Muchas veces pensé con desdén en la muerte como una esperanza, pero ahora en ella, he encontrado más soledad y más vacío que todo lo absurdo de mi austera vida implacable; peor que cuando intentaba divertirme con las preguntas raras de los hombres de blanco y las actitudes ambiguas de mis otros acompañantes. Por lo menos allá veía algo; acá miro sin ver absolutamente nada. Allá pensaba en el presente, en el futuro; acá sólo existe el pasado congelado en el recuerdo vivo de aquella vicisitud miserable antes de estar con la gente de la que hablo arriba. Y es mejor ser masoquista en el sentido de recibir los golpes, y no estar en la angustia desgarradora de esperarlos, sin que éstos terminen por llegar; así me sentía, pues no había presente, y menos, futuro, estaba perdido en un tiempo detenido, sumido en una eterna noche sin luces, aguardando un amanecer que no aparecía en el horizonte invisible de la espesa negrura.

Sin embargo, una luz terció el panorama en lontananza. Me cegó. Yo me encontré entonces tirado en una cama con agujas incrustadas en mis venas. Había una señora de blanco a mi lado. En el opuesto colgaba una botella bocabajo, goteando por un conducto que llegaba hasta mi brazo derecho. Vi el izquierdo, entre el antebrazo y el húmero, vendado, y un dolor punzante me lo adormecía. Del cielo raso pendía una pequeña lámpara, contra la que estrelló su cuerpo varias veces una mariposa negra que penetró por la ventana de persianas abiertas, por donde se colaba también un viento helado.

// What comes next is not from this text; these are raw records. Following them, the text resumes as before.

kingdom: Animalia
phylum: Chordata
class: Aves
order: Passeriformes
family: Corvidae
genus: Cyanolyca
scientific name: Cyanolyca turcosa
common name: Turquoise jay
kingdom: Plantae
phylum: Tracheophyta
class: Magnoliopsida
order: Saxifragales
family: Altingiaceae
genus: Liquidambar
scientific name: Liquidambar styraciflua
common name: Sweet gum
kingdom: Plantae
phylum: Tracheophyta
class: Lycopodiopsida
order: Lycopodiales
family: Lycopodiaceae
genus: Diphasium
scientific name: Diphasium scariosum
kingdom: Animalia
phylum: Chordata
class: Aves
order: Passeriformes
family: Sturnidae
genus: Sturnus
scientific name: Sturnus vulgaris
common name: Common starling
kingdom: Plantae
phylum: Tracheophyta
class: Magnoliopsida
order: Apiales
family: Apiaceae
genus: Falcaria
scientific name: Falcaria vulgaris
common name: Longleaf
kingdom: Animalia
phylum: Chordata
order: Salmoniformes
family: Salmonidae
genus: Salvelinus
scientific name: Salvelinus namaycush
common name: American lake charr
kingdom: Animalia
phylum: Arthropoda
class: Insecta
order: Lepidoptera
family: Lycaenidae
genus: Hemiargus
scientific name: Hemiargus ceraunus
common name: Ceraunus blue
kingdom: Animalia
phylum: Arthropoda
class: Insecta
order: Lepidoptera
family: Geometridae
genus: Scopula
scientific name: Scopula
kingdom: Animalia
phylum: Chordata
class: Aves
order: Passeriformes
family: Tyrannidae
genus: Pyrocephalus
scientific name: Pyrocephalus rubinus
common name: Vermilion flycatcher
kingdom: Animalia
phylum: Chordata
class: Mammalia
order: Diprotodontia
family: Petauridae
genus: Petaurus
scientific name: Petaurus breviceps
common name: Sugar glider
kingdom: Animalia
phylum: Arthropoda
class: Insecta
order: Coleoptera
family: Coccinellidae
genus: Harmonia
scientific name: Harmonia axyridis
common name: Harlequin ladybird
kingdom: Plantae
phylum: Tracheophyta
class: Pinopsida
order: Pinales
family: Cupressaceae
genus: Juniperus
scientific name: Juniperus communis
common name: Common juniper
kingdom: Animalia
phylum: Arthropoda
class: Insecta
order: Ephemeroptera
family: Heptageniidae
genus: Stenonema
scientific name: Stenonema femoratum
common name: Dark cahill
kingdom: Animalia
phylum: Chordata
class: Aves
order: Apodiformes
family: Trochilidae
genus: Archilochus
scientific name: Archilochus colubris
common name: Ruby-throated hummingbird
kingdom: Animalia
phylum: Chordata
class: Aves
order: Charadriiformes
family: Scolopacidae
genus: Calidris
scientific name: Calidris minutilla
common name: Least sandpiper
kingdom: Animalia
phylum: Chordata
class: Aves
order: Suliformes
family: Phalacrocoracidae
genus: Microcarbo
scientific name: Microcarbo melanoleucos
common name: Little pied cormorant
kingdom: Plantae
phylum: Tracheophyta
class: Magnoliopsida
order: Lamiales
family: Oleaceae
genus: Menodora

En ese momento entraron dos hombres. Uno de ellos llevaba una sotana oscura, con el tiempo lejano dibujado en el rostro. El otro usaba gafas, tenía las manos entre los bolsillos de su camisón blanco, y el estetoscopio asido al cuello. "¿Quién era?", indagó al médico el sacerdote. "Aún no lo sabemos", dijo sonriendo el médico, mirando la mariposa salir por la ventana. "Lo trajeron hace poco de la clínica para dementes", concluyó. El sacerdote se apresuró a ponerme los santos óleos. Hizo unos cuantos ademanes, miró hacia arriba implorando en su falsa fe, y me dio la última bendición. Ambos volvieron a salir. "¿Quién era?". Esta pregunta vibró en toda la pieza, continuando la perseverancia de mi cuita.

Cuando todo se opacaba y algo se escapaba de mis adentros, recordé lo que había soñado. Entonces quise agarrar mi vida, la arañé con ansias desesperadas, pero sólo atrapé el aire sin forma de una esperanza vana. Mi grito espantó el sueño cansado de la enfermera. Luego alguien cerró mis párpados.